Entries taken from a collection
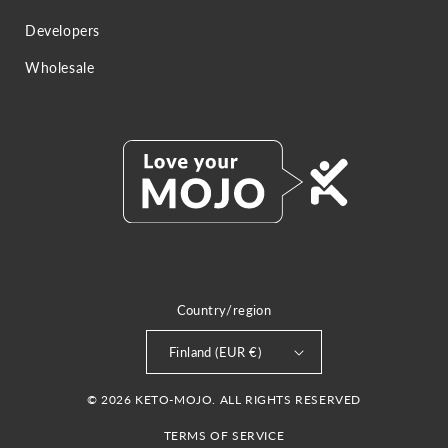
Developers
Wholesale
Country/region
Finland (EUR €)
© 2026 KETO-MOJO. ALL RIGHTS RESERVED
TERMS OF SERVICE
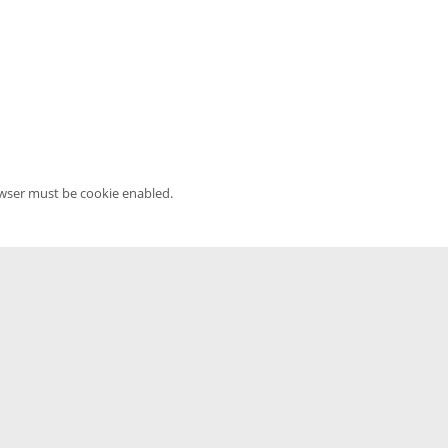
owser must be cookie enabled.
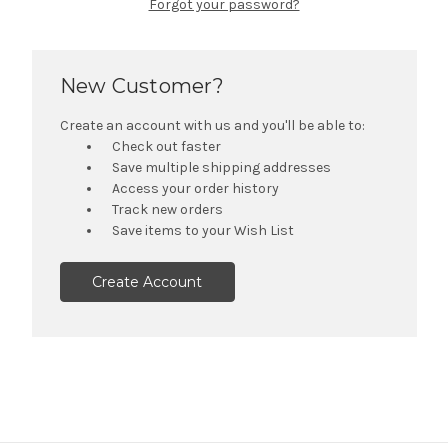
Forgot your password?
New Customer?
Create an account with us and you'll be able to:
Check out faster
Save multiple shipping addresses
Access your order history
Track new orders
Save items to your Wish List
Create Account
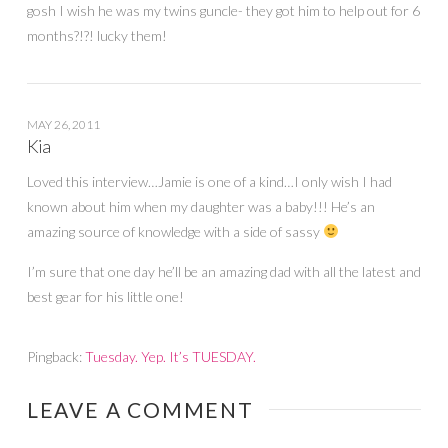
gosh I wish he was my twins guncle- they got him to help out for 6
months?!?! lucky them!
MAY 26, 2011
Kia
Loved this interview…Jamie is one of a kind…I only wish I had
known about him when my daughter was a baby!!! He’s an
amazing source of knowledge with a side of sassy
I’m sure that one day he’ll be an amazing dad with all the latest and
best gear for his little one!
Pingback:
Tuesday. Yep. It’s TUESDAY.
LEAVE A COMMENT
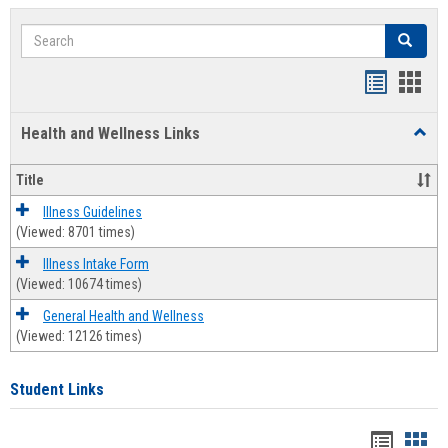
Search
Search
Bookmar
Book
list
card
Health and Wellness Links
Toggl
view
view
Health
and
Title
Welln
Links
Illness Guidelines
(Viewed: 8701 times)
Illness Intake Form
(Viewed: 10674 times)
General Health and Wellness
(Viewed: 12126 times)
Student Links
Bookma
Boo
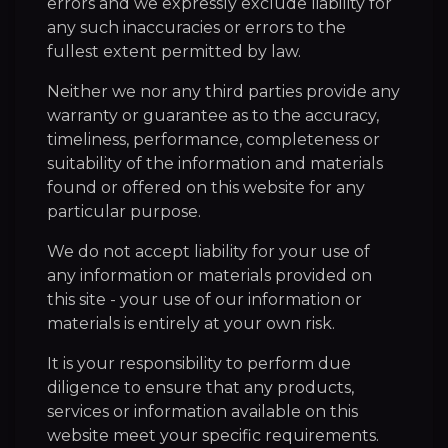
errors and we expressly exclude liability for
any such inaccuracies or errors to the
fullest extent permitted by law.
Neither we nor any third parties provide any
warranty or guarantee as to the accuracy,
timeliness, performance, completeness or
suitability of the information and materials
found or offered on this website for any
particular purpose.
We do not accept liability for your use of
any information or materials provided on
this site - your use of our information or
materials is entirely at your own risk.
It is your responsibility to perform due
diligence to ensure that any products,
services or information available on this
website meet your specific requirements.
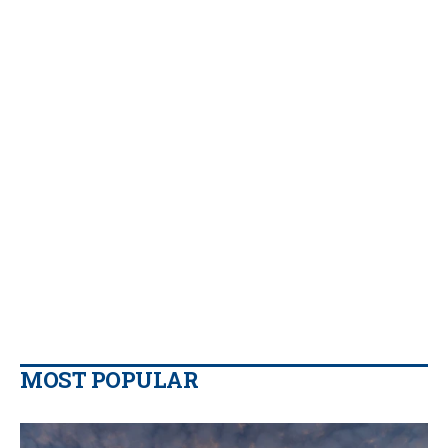
MOST POPULAR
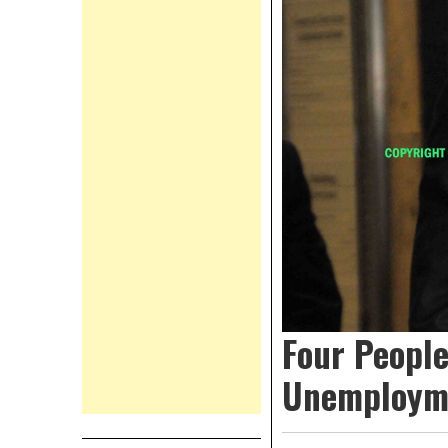
Four Peopl
Unemployme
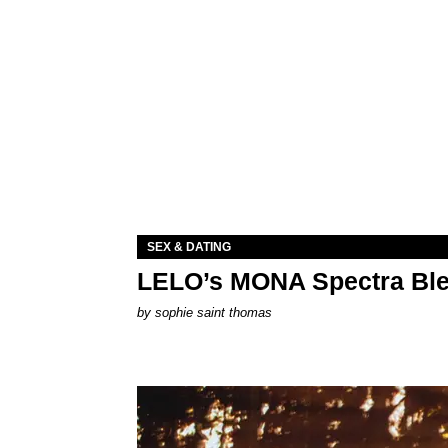
SEX & DATING
LELO’s MONA Spectra Ble
by
sophie saint thomas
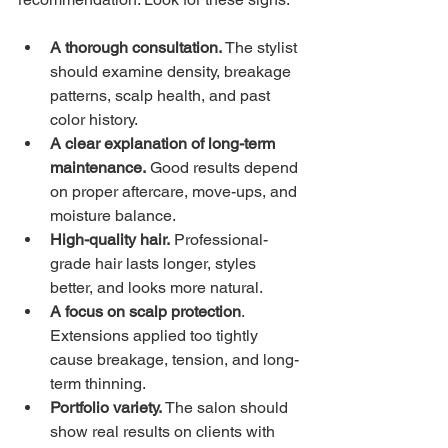
A thorough consultation.
 The stylist 
should examine density, breakage 
patterns, scalp health, and past 
color history. 
A clear explanation of long-term 
maintenance.
 Good results depend 
on proper aftercare, move-ups, and 
moisture balance.
High-quality hair.
 Professional-
grade hair lasts longer, styles 
better, and looks more natural.
A focus on scalp protection
. 
Extensions applied too tightly 
cause breakage, tension, and long-
term thinning.
Portfolio variety.
 The salon should 
show real results on clients with 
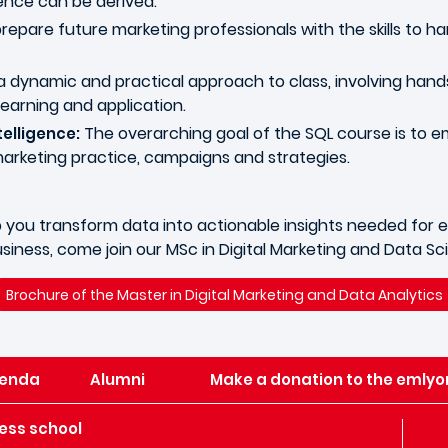
gence can be derived.
epare future marketing professionals with the skills to 
 dynamic and practical approach to class, involving hand
learning and application.
The overarching goal of the SQL course is to 
elligence:
marketing practice, campaigns and strategies.
 help you transform data into actionable insights needed f
siness, come join our MSc in Digital Marketing and Data S
Brochure of the Master in Digital Marketing and Data Analytics
enda
Alumni
Make a donation to the emlyo
ess school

WHAT YOU NEED TO DO >> Repeat the records word for word, skipping pictures.

OUTPUT OF THE EXERCISE >>
Developers
Wholesale
Country/region
Finland (EUR €)
© 2026 KETO-MOJO. ALL RIGHTS RESERVED
TERMS OF SERVICE
owser must be cookie enabled.
Forgot your password?
New Customer?
Create an account with us and you'll be able to:
Check out faster
Save multiple shipping addresses
Access your order history
Track new orders
Save items to your Wish List
Create Account
gosh I wish he was my twins guncle- they got him to help out for 6
months?!?! lucky them!
MAY 26, 2011
Kia
Loved this interview…Jamie is one of a kind…I only wish I had
known about him when my daughter was a baby!!! He’s an
amazing source of knowledge with a side of sassy
I’m sure that one day he’ll be an amazing dad with all the latest and
best gear for his little one!
Pingback:
Tuesday. Yep. It’s TUESDAY.
LEAVE A COMMENT
Search
Search
Bookmar
Book
list
card
Health and Wellness Links
Toggl
view
view
Health
and
Title
Welln
Links
Illness Guidelines
(Viewed: 8701 times)
Illness Intake Form
(Viewed: 10674 times)
General Health and Wellness
(Viewed: 12126 times)
Student Links
Bookma
Boo
errors and we expressly exclude liability for
any such inaccuracies or errors to the
fullest extent permitted by law.
Neither we nor any third parties provide any
warranty or guarantee as to the accuracy,
timeliness, performance, completeness or
suitability of the information and materials
found or offered on this website for any
particular purpose.
We do not accept liability for your use of
any information or materials provided on
this site - your use of our information or
materials is entirely at your own risk.
It is your responsibility to perform due
diligence to ensure that any products,
services or information available on this
website meet your specific requirements.
MOST POPULAR
Four Peopl
Unemployme
SEX & DATING
LELO’s MONA Spectra Ble
by
sophie saint thomas
A thorough consultation.
 The stylist 
should examine density, breakage 
patterns, scalp health, and past 
color history. 
A clear explanation of long-term 
maintenance.
 Good results depend 
on proper aftercare, move-ups, and 
moisture balance.
High-quality hair.
 Professional-
grade hair lasts longer, styles 
better, and looks more natural.
A focus on scalp protection
. 
Extensions applied too tightly 
cause breakage, tension, and long-
term thinning.
Portfolio variety.
 The salon should 
show real results on clients with 
gence can be derived.
epare future marketing professionals with the skills to 
 dynamic and practical approach to class, involving hand
learning and application.
The overarching goal of the SQL course is to 
elligence:
marketing practice, campaigns and strategies.
 help you transform data into actionable insights needed f
siness, come join our MSc in Digital Marketing and Data S
Brochure of the Master in Digital Marketing and Data Analytics
enda
Alumni
Make a donation to the emlyo
ess school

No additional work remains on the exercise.